Energy saving through virtualization

The human body is often hailed as a well coordinated machine controlled by clear signals from the brain. Imagine multiple brains supervising the body’s functions. Clash of signals, wastage of resources and over straining of body parts can be visualized, making the collapse of the machine inevitable. Similar would have been the fate of data centers without virtualization. Data centers, controlled by multiple servers, were frowned at for exhaling large amounts of carbon, feeding the global warming albatross.

These multiple servers sucked in a lot of energy resulting in high maintenance costs, excessive heat generation and poor IT infrastructure. Data centers were bound to destroy the environment and dig deep holes into the pockets of IT companies, pulling the shutters down for some. But virtualization transformed them into green apparatus — eco-friendly machines topped with the ‘money honey’. It did so by allowing servers, earlier dedicated to one application, to be used for diverse applications. As a result, server efficiency and flexibility improved reducing the total numbers of energy gulping physical servers.

With eco reality being integrated into the IT business agenda today, virtualization is the green computing ace IT companies are betting on. The first eco-friendly perk virtualization boasts of is power saving. With most servers and desktops being used only for 8-15% of the time they are powered on, machines are eating 60-90% of power when idle. Virtualization helps reduce energy consumption by 80-90%. Marching ahead with this energy-efficiency banner is VM ware. Be its distributed resource scheduler (DRS) that intelligently powers off unneeded physical servers or V Motion that allows the client to move an entire running virtual machine from one server to another or ESX Server letting customers to run 10 applications on a single hardware. VM ware has plugged in the power saving socket. Every server consolidated in application saves about 7,000 kWh per year, which is equal to removing 1.5 cars from the road or planting 55 trees.

Not lagging behind are Sun Micro system, IBM, AMD, Cisco, Foundry and Nortel.

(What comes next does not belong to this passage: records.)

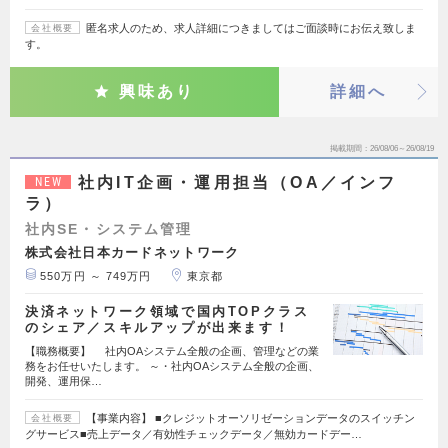
匿名求人のため、求人詳細につきましてはご面談時にお伝え致しま
会社概要
す。
興味あり
詳細へ
掲載期間
26/08/06～26/08/19
社内IT企画・運用担当（OA／インフ
NEW
ラ）
社内SE・システム管理
株式会社日本カードネットワーク
550万円 ～ 749万円
東京都
決済ネットワーク領域で国内TOPクラス
のシェア／スキルアップが出来ます！
【職務概要】 社内OAシステム全般の企画、管理などの業
務をお任せいたします。 ～・社内OAシステム全般の企画、
開発、運用保…
【事業内容】 ■クレジットオーソリゼーションデータのスイッチン
会社概要
グサービス■売上データ／有効性チェックデータ／無効カードデー…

From IBM’s Virtualization Engine to AMD’s Rapid Virtualization Indexing, allowing the client to host more virtual machines (VMs) per server, to Foundry’s Vipron that cuts the number of application servers and ADCs needed saving on power to Cisco’s Inter-VSAN routing (IVR) eliminating the need for having dedicated resources for each SAN fabric, IT companies are pressing the energy-saving buttons.

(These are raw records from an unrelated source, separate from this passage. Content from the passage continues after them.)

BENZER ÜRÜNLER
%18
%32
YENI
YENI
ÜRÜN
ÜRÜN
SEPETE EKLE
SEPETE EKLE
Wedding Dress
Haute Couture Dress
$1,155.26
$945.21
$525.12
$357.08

Computers are heat inefficient. If 500w is pumped in to operate them, another 500w is required to cool them. By reducing the number of servers, heat emissions fall, cutting the CO2 emissions the cooling appliances breathe out. Virtualization also cuts on hardware requirement, softening the tone of the e-waste out cry that the IT sector has heard for generations.

The green virtualization flag being waved by the IT sector also brings in green bucks as it is a cost-cutting strategy. Be it IBM’s consolidation of thousands servers onto 30 System Z mainframes expected to save $250 million over five years or Nortel’s CPU optimisation that can help an enterprise save $530K on power costs or Cisco’s Inter-VSAN routing that allows resources to be effectively shared, saving up to 67% on power. Virtualization shrinks the power bills, filling the pocket of IT companies. Companies that ignore virtualization will pay 15-20% more than they need to for IT.

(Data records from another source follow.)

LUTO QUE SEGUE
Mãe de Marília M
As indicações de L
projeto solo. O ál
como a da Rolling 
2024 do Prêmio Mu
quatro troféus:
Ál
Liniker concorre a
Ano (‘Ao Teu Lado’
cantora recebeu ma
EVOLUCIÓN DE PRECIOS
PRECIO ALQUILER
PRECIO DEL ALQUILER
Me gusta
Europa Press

Virtualization also reduces the need for expensive infrastructure upgrades to deal with increased power and cooling demands. Of every rupee spent on server power consumption, an additional 60 paisa is required to spend on cooling and backup. Virtualization saves 60% of the energy bills on cooling and backup.

Every server removed from the data centre saves $800 per year in power and cooling alone. The average CPU utilisation of most servers is in single digits. But by implementing virtualization, firms can easily double the CPU utilization. Virtualization helps save on hardware expenditure that constitutes 42% of the total expenditure for the IT sector.

Other monetary benefits offered by virtualization include reduced real estate space and saving on management and administrative costs. The benefits of virtualization really runs the gambit — ongoing maintenance and management, reduction of hardware acquisition costs, and better architecture for availability, security and performance. This makes virtualization the standard for how you design your IT resources for the future.

Apart from the green bucks, virtualization has become the bone marrow of green data centers. Estimates show that globally, data centers consume 40 terawatt hours of electricity each year, producing 17.2 billion tons of CO2 emissions. The reason for this is poor utilisation of resources gulping down large amounts of power. The solution lies in centralisation through virtualization. By virtualizing the resources of a data center, an enterprise can offer services across the globe from a single centralised data center.

IT companies are looking at automation of virtualization solutions as the next step to boost their output and fulfill green commitments. Imagine a server allocating resources for four CPUs. Today, if one part needs more resources, the allocation needs to be done manually. But Sun Microsystems and the like are working at automating this resource management. With such innovations, the future of virtualization seems brighter.Virtualization as a green computing solution is here to stay.